The President’s National Strategy to Secure Cyberspace was released in September 2002 to some grumbling that its reliance on guidelines, rather than government mandates, rendered it toothless. To help encourage the private sector to voluntarily achieve the goals set out in the strategy, the Department of Homeland Security (DHS) held a National Cyber Security Summit in December.

The goals of the summit were to gain industry engagement and to forge “a partnership in identifying common objectives and common solutions” to pressing problems such as information sharing between public and private sectors, according to Robert Liscouski, assistant director for infrastructure protection at DHS.

At the summit, five task forces comprising industry and government representatives were formed, covering cybersecurity awareness, early warning, corporate governance, technical standards, and secure software development and maintenance.

To go from strategy to implementation, stockholders have to look at the hurdles and tactical problems that might arise, says Parveen Jain, president of McAfee Network Protection Solutions, who attended the summit. By bringing the experts from industry and government together, summit sponsors hoped that these potential pitfalls could be identified and that ways to remediate them could be found.

A key factor in the success of any cybersecurity program proposed by DHS would be for industry to feel ownership in the solution, which was another aim of the summit, says Liscouski. Summit participants concurred that this approach could work. “What’s different here is that we’ve pulled together a lot of key players in the public and private sectors, agreed on some common principles of the framework, and now we’re putting together a plan to get to the next stage,” explains Shannon Kellogg, director of government affairs for RSA Security. Kellogg says he is confident that progress toward cybersecurity is being made, and he points to the hands-on participation at the summit by Liscouski and Amit Yoran, head of the DHS National Cyber Security Division.

The task-force members have been meeting since the December summit and by March are expected to complete their first reports to the industry associations (such as the Information Technology Association of America) that sponsored them. Another summit will be held at some point, in addition to follow-on collaborative events. The task-force members are expected to take the initiative in ensuring that recommendations are put into effect within their own organizations.

Kellogg served on the summit’s corporate governance task force. This group discussed the existing IT security governance landscape; for example, some elements of accountability are laid out in the Federal Information Security Management Act (FISMA) standards. The group looked at ways to create incentives that would encourage voluntary industry participation.
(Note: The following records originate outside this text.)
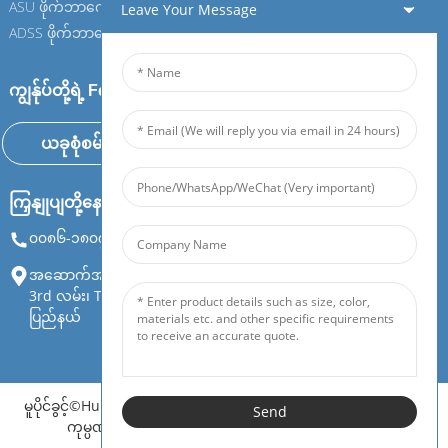
ASU ဖိုက်ဘာကေဘယ်လ်
ASU ဖိုက်ဘာကေဘယ်လ်
Leave Your Message
ADSS ဖိုက်ဘာကေဘယ်လ်
ADSS ဖိုက်ဘာကေဘယ်လ်
ကျွန်ုပ်တို့ရဲ့ Feiboer နဲ့ ပူးပေါင်းပါ
ယခုစုံစမ်းမေးမြန်းခြင်း
ကြှနျုပျတို့နောကျလိုကျပါ
၀၀၈၆-၁၈၀၇၅၁၀၈၈၈၀
info@feiboer.com.cn
အဆောက်အဦ 1၊ Zhongjianbaobao အိမ်ကြီး၊ အမှတ် 30၊ Lianhu
3rd လမ်း၊ Tianding လမ်း၊ Yuelu ခရိုင်၊ Changsha City၊ Hunan
ပြည်နယ်
မူပိုင်ခွင့်©Hunan Feibo Guangtong ဆက်သွယ်ရေးပစ္စည်းကိရိယာ
Send
ကုမ္ပဏီလီမိတက်။ မူပိုင်ခွင့်များရယူပြီး။
Resource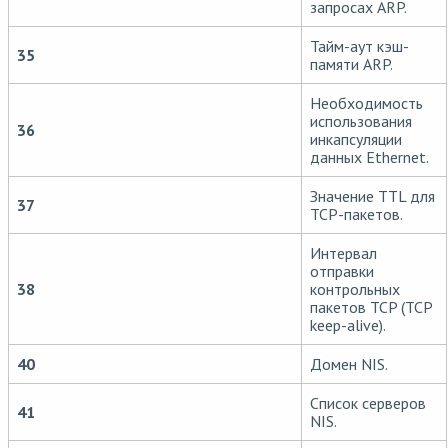
запросах ARP.
Тайм-аут кэш-
35
памяти ARP.
Необходимость
использования
36
инкапсуляции
данных Ethernet.
Значение TTL для
37
TCP-пакетов.
Интервал
отправки
38
контрольных
пакетов TCP (TCP
keep-alive).
40
Домен NIS.
Список серверов
41
NIS.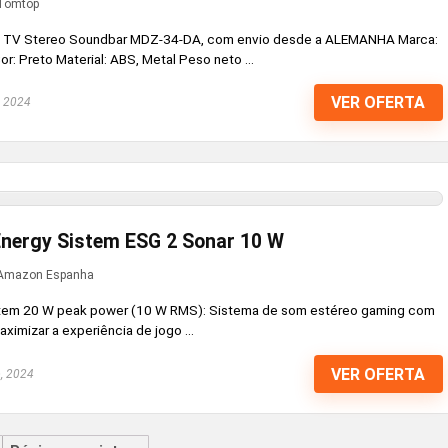
Tomtop
h TV Stereo Soundbar MDZ-34-DA, com envio desde a ALEMANHA Marca:
 Preto Material: ABS, Metal Peso neto ...
VER OFERTA
, 2024
nergy Sistem ESG 2 Sonar 10 W
Amazon Espanha
tem 20 W peak power (10 W RMS): Sistema de som estéreo gaming com
ximizar a experiência de jogo ...
VER OFERTA
, 2024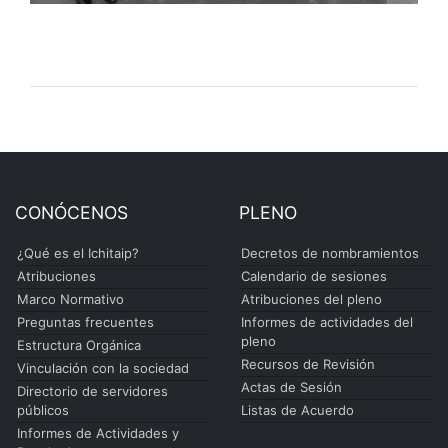
CONÓCENOS
PLENO
¿Qué es el Ichitaip?
Decretos de nombramientos
Atribuciones
Calendario de sesiones
Marco Normativo
Atribuciones del pleno
Preguntas frecuentes
Informes de actividades del
pleno
Estructura Orgánica
Recursos de Revisión
Vinculación con la sociedad
Actas de Sesión
Directorio de servidores
públicos
Listas de Acuerdo
Informes de Actividades y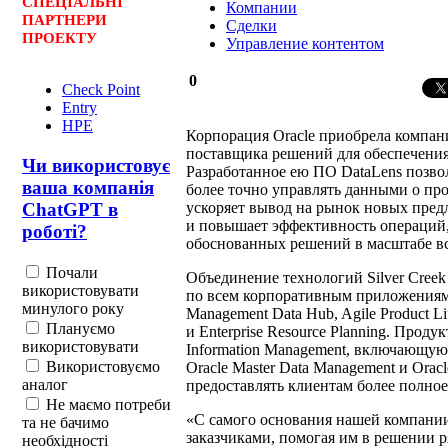
СПЕЦ
І
АЛЬНІ
Компании
ПАРТНЕРИ
Сделки
ПРОЕКТУ
Управление контентом
0
Check Point
Entry
HPE
Корпорация Oracle приобрела компа
поставщика решений для обеспечения
Чи використовує
Разработанное ею ПО DataLens позво
ваша компанія
более точно управлять данными о пр
ускоряет вывод на рынок новых пред
ChatGPT в
и повышает эффективность операций,
роботі?
обоснованных решений в масштабе вс
Почали
Объединение технологий Silver Creek
використовувати
по всем корпоративным приложениям, 
минулого року
Management Data Hub, Agile Product L
Плануємо
и Enterprise Resource Planning. Проду
використовувати
Information Management, включающую Or
Використовуємо
Oracle Master Data Management и Oracle
аналог
предоставлять клиентам более полно
Не маємо потреби
«С самого основания нашей компани
та не бачимо
заказчиками, помогая им в решении 
необхідності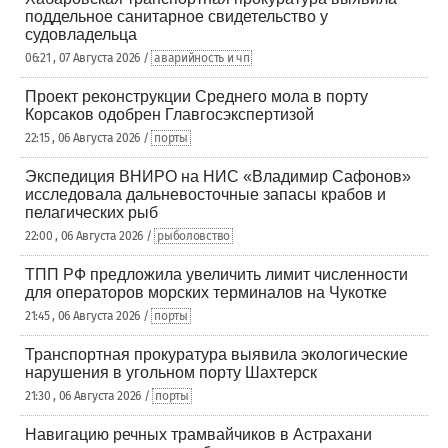
поддельное санитарное свидетельство у
судовладельца
06:21 , 07 Августа 2026 /
аварийность и чп
Проект реконструкции Среднего мола в порту
Корсаков одобрен Главгосэкспертизой
22:15 , 06 Августа 2026 /
порты
Экспедиция ВНИРО на НИС «Владимир Сафонов»
исследовала дальневосточные запасы крабов и
пелагических рыб
22:00 , 06 Августа 2026 /
рыболовство
ТПП РФ предложила увеличить лимит численности
для операторов морских терминалов на Чукотке
21:45 , 06 Августа 2026 /
порты
Транспортная прокуратура выявила экологические
нарушения в угольном порту Шахтерск
21:30 , 06 Августа 2026 /
порты
Навигацию речных трамвайчиков в Астрахани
Kellogg says that the Y2K model—where companies needed to report their Y2K readiness in quarterly filings with the Securities and Exchange Commission—was one approach considered. Part of what made that model work was the creation by Congress of a safe harbor, which offered companies some relief from Y2K-related litigation. “It’s not an exact model for talking about security,” Kellogg says, but it’s a starting point for discussions.

Another model discussed was the Baldrige total quality concept that swept American industry from the 1980s. “There was a fair amount of apprehension at first on behalf of private industry that the whole concept of quality would cost more and so on, but again and again the Secretary of Commerce hammered home how important this was and businesses stepped up to the plate, and it became very much a part of increasing productivity,” Kellogg states.

Kellogg says that the DHS has made it clear that if an industry-owned solution cannot be agreed on and implemented, the government is perfectly willing to push for the legislation.